Fig. 3: Performance analysis of GPT-4V with kNN ICL on PatchCamelyon and MHIST datasets.
From: In-context learning enables multimodal large language models to classify cancer pathology images

This figure is divided into two sections, with Panel A and B focusing on PatchCamelyon (to the left) and the MHIST dataset (right subpanel) respectively. In A, line graphs illustrate the average performance of GPT-4V when used with kNN-based in-context learning relative to several specialist image classification and histopathology foundation models: We first compare GPT-4V with ResNet-18, ResNet-50 and two Vision Transformers (ViT-Tiny and ViT-Small) where the number of ICL samples for GPT-4V equals the number of training samples for the image classification models (1, top left). Additionally, we compare the same vision classifiers, trained on the full respective datasets (2, bottom left), and the performance of two histopathology foundation models, Phikon (3, top right) and UNI (4, bottom right). For the latter, we compare GPT-4V against training a linear layer on top of the pre-trained foundation model (for one, three, five, and ten epochs) and kNN classification. Note that in these cases, the models are trained on the full datasets, and the term ’# Samples’ is used to denote the number of few-shot ICL samples for GPT-4V only.
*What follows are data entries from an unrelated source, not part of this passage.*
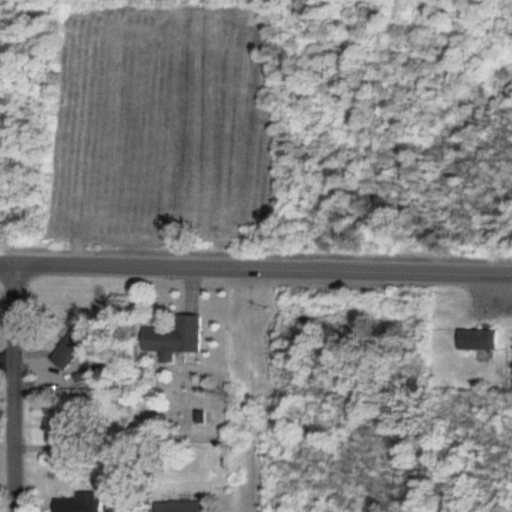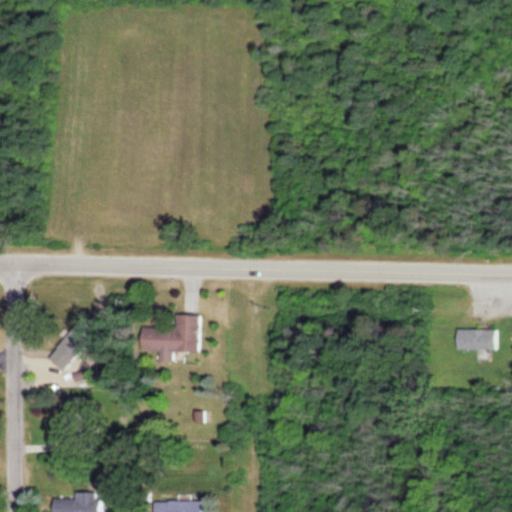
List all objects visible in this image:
road: (255, 264)
building: (179, 335)
building: (483, 338)
road: (16, 385)
building: (76, 425)
building: (85, 502)
building: (187, 505)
The Y-axis displays the average accuracy across all labels, derived from 100,000 bootstrapping steps. All relevant metrics (accuracy, lower and upper confidence intervals) are summarized in Supplementary Tables 1–3. Panel B presents a series of heatmaps, highlighting the absolute and relative performance per label in zero-, three-, five-, and ten-shot kNN-based sampling scenarios, each with a sample size of n = 60. Lastly, the spider plot in Panel C highlights the superiority of 10-shot GPT-4V in classification performance for both datasets when compared under equitable conditions to two ResNet-style models and two vision transformers. Source data are provided as a Source Data file.